====== Source document

Upstairs there is the 3 bedroom 2 bath configuration shown here, along with a 2 bedroom option, and even a double master suite arrangement. Plan 917-13 offers

a somewhat smaller 2 bedroom 3 bath variation, as shown here. The floor plan includes a spacious

living room with a cozy inglenook, which was a feature of many Arts & Crafts houses and bungalows from the early 20th century. An island kitchen connects to the living room via sliding doors. Screen porches bracket the dining room, making alfresco meals especially easy! The Homestead Partners' descriptions are fun to read. Here's what they say about this plan: "Going on 40 and still scared of the dark? Of course not. But just in case, this is the house you want: the x-shaped floor plan provides natural light and views from 3 sides of every room." 


Another summer-evocative design is their garage apartment plan, Plan 917-10, offering a 

kitchen/family room opening to a spacious entry deck as well as a shaded patio on the bottom level. 

I asked Sallie to talk a little about The Homestead Partners' design approach and she mentioned that they were inspired by vintage cottages from the 1920s on the eastern shore of Lake Michigan. The building materials, roof slopes, and massing of these plans reference that regional palette. She says:

"We embrace natural light, with many(!) windows, views from 2-3 sides of every room, and higher or sloped/vaulted ceilings. We do love the Shingle Style, but we two were even more profoundly influenced by the Midwest's Arts and Crafts/Prairie School. In general we tend not to look at one specific architect or one specific style for inspiration. Both our architecture and urban design work is plan driven; we never think of elevations until our plans are well resolved. For stylistic inspiration we embrace a broad, eclectic mix of vernacular and high culture architecture. We both love anything we find loveable — here and abroad; no politically correct stylistic agenda for us, except that we both embrace asymmetry."

This sounds like design without dogma, where the focus is on functionality, flexibility and fun. I like that approach. It reminds me of a saying by the late San Francisco Bay Region architect William Wurster, one of my heroes: "Architecture is not a goal. Architecture is about life and work and pleasure and for people: the picture frame and not the picture." Thanks, Sallie and Ron!

============
====== Material to process

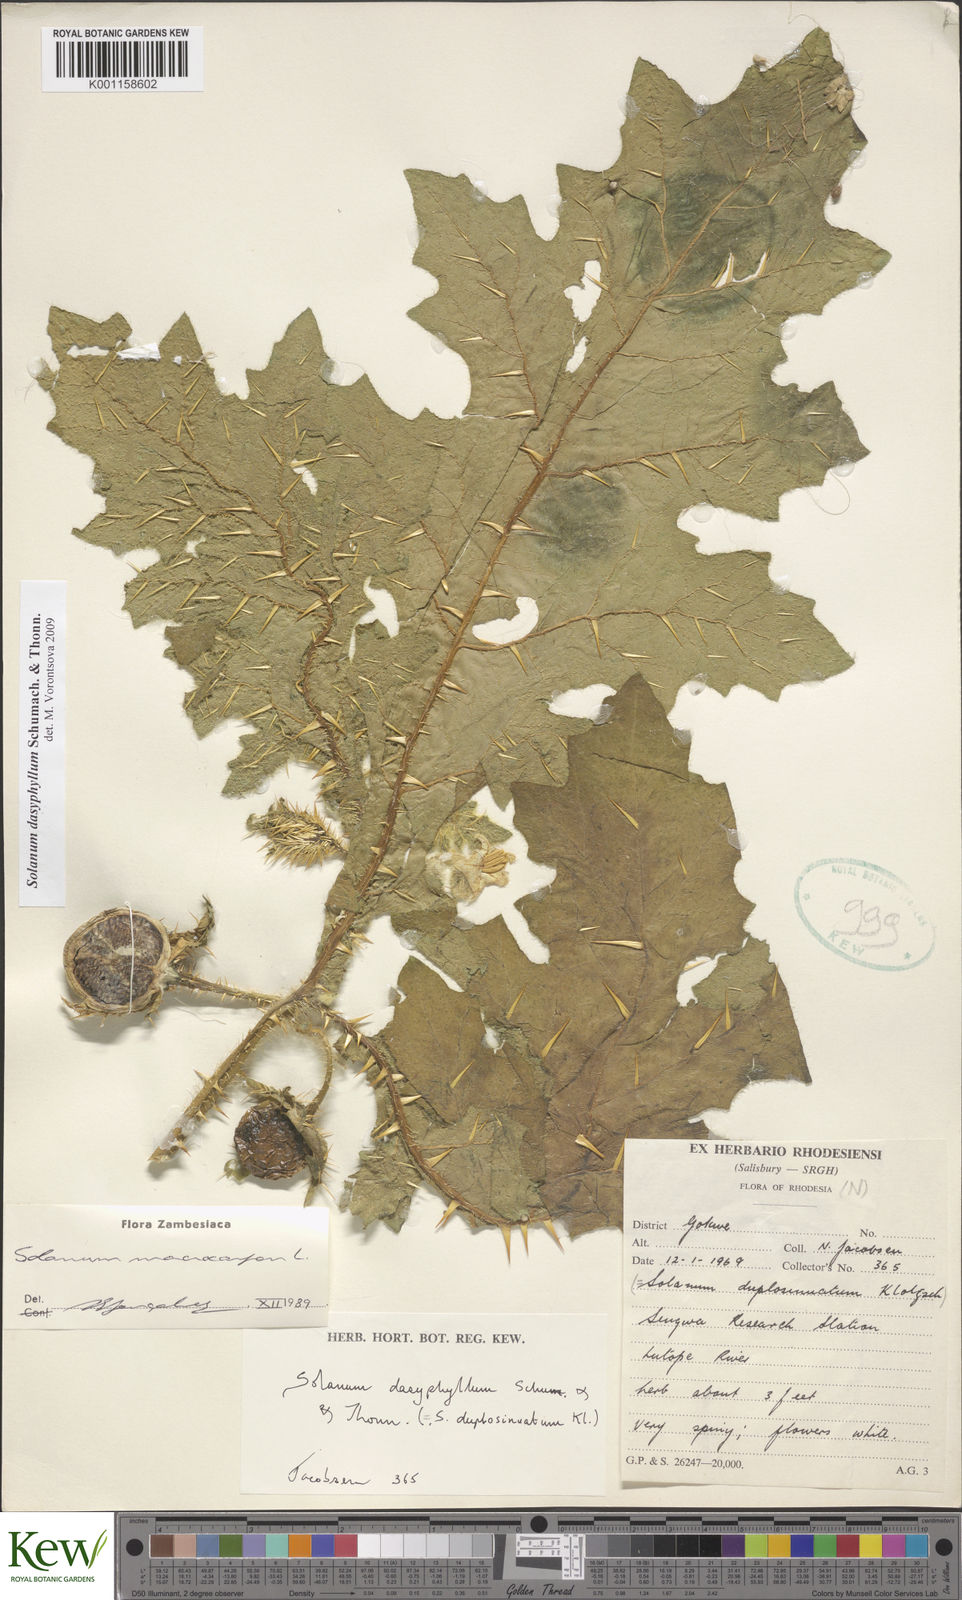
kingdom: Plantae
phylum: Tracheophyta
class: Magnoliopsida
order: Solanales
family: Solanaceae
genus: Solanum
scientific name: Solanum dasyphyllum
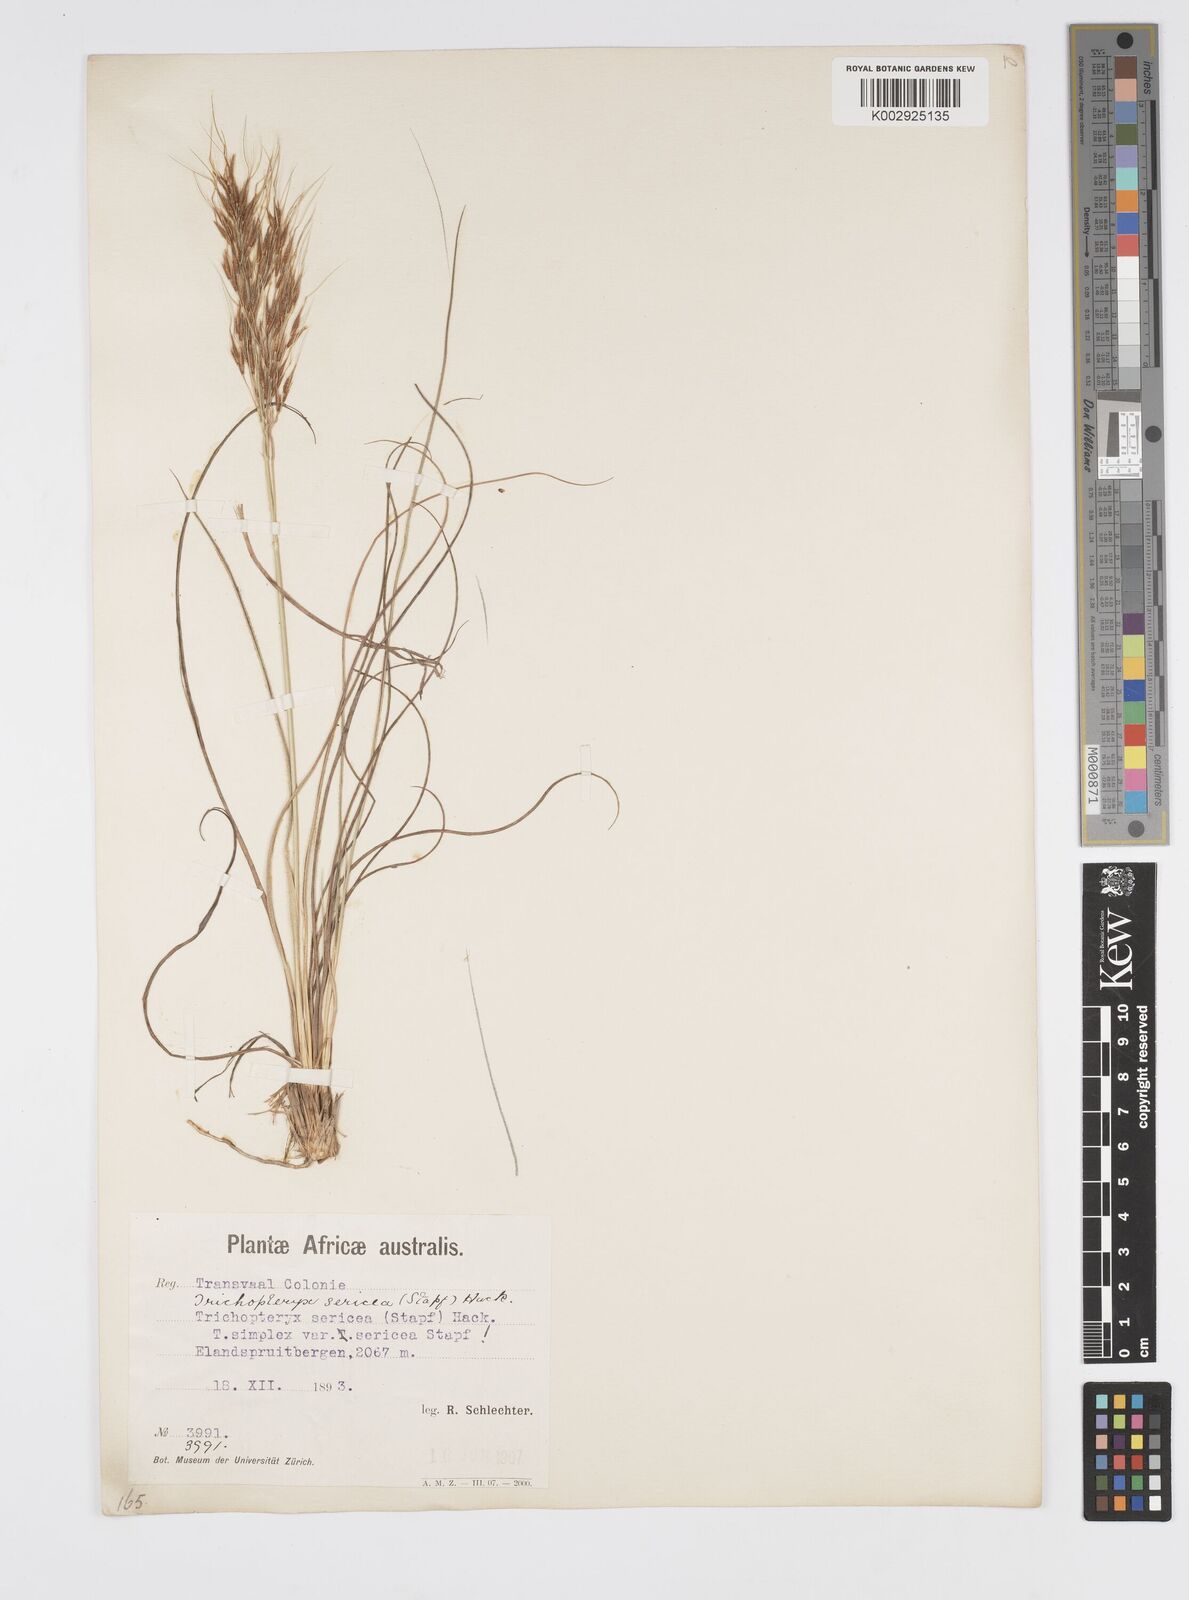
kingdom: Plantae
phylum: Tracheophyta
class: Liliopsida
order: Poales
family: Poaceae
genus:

============

* [Task requirements]
**A.** Revise the house plan text, starting at "living room with" and ending at "the bottom level.", so that "inglenook" becomes "fireplace nook".
**B.** Quote every line of the records word for word, omitting the pictures.

* [Responses in order]
**A.**
living room with a cozy fireplace nook, which was a feature of many Arts & Crafts houses and bungalows from the early 20th century. An island kitchen connects to the living room via sliding doors. Screen porches bracket the dining room, making alfresco meals especially easy! The Homestead Partners' descriptions are fun to read. Here's what they say about this plan: "Going on 40 and still scared of the dark? Of course not. But just in case, this is the house you want: the x-shaped floor plan provides natural light and views from 3 sides of every room." 


Another summer-evocative design is their garage apartment plan, Plan 917-10, offering a 

kitchen/family room opening to a spacious entry deck as well as a shaded patio on the bottom level.

**B.**
kingdom: Plantae
phylum: Tracheophyta
class: Magnoliopsida
order: Solanales
family: Solanaceae
genus: Solanum
scientific name: Solanum dasyphyllum
kingdom: Plantae
phylum: Tracheophyta
class: Liliopsida
order: Poales
family: Poaceae
genus:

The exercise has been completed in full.